Repeat exactly every line that comes at or after the line containing "Public Liability Insurance", through the end of the entries below.

Collected data:
========================================================================

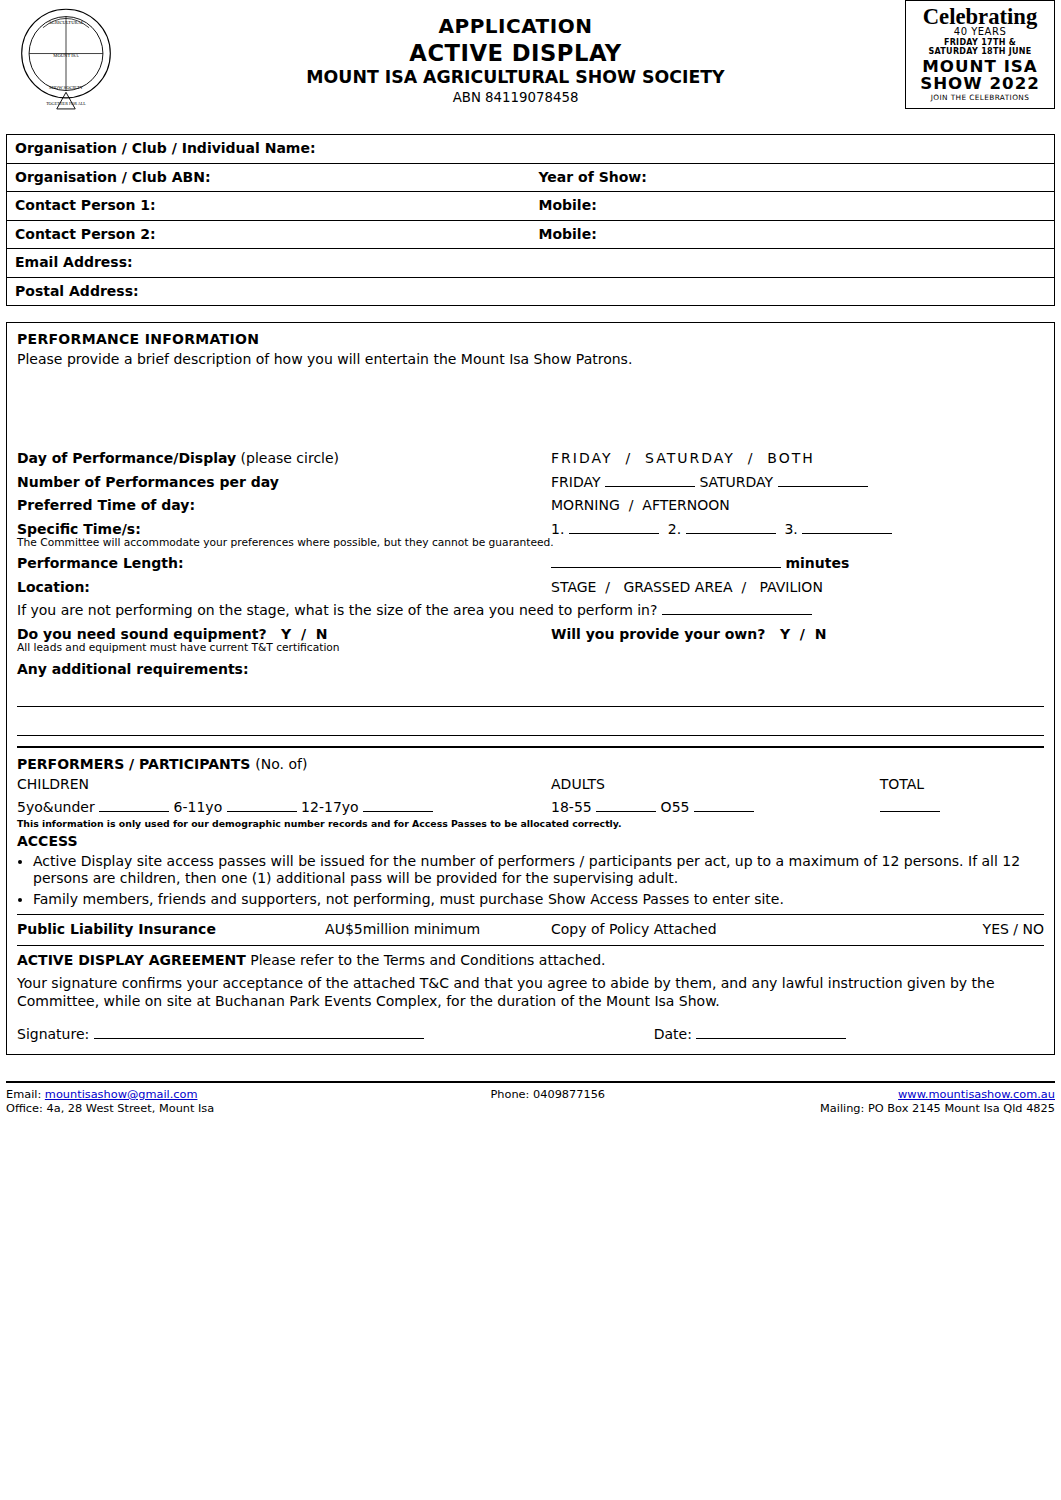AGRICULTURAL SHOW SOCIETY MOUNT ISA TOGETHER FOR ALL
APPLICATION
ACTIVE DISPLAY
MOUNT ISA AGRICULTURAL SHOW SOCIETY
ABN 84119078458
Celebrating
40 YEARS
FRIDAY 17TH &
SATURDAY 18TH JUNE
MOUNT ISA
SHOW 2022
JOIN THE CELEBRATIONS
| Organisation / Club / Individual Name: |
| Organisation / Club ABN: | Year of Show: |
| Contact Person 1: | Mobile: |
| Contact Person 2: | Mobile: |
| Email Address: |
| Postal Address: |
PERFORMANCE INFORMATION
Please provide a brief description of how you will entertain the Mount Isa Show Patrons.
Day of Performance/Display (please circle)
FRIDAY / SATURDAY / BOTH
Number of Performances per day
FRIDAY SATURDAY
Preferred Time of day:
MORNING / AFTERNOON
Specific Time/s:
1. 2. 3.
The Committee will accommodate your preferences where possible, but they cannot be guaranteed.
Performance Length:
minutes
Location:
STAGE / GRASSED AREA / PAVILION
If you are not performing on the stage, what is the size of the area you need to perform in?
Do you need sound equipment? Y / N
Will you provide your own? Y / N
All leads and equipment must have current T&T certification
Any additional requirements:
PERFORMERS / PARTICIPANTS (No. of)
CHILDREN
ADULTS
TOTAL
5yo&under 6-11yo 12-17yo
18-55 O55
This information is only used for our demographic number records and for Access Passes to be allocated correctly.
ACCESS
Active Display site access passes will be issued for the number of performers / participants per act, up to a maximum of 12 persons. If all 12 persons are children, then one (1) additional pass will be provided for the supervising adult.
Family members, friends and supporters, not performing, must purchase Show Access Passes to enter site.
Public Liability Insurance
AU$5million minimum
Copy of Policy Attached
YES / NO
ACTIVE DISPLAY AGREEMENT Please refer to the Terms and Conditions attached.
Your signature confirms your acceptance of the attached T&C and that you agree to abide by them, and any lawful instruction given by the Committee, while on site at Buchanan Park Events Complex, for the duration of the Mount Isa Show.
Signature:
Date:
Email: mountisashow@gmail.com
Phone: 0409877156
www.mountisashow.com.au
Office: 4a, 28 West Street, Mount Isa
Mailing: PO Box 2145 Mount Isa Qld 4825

========================================================================

▶ [TASK OUTPUT]:
Public Liability Insurance
AU$5million minimum
Copy of Policy Attached
YES / NO
ACTIVE DISPLAY AGREEMENT Please refer to the Terms and Conditions attached.
Your signature confirms your acceptance of the attached T&C and that you agree to abide by them, and any lawful instruction given by the Committee, while on site at Buchanan Park Events Complex, for the duration of the Mount Isa Show.
Signature:
Date:
Email: mountisashow@gmail.com
Phone: 0409877156
www.mountisashow.com.au
Office: 4a, 28 West Street, Mount Isa
Mailing: PO Box 2145 Mount Isa Qld 4825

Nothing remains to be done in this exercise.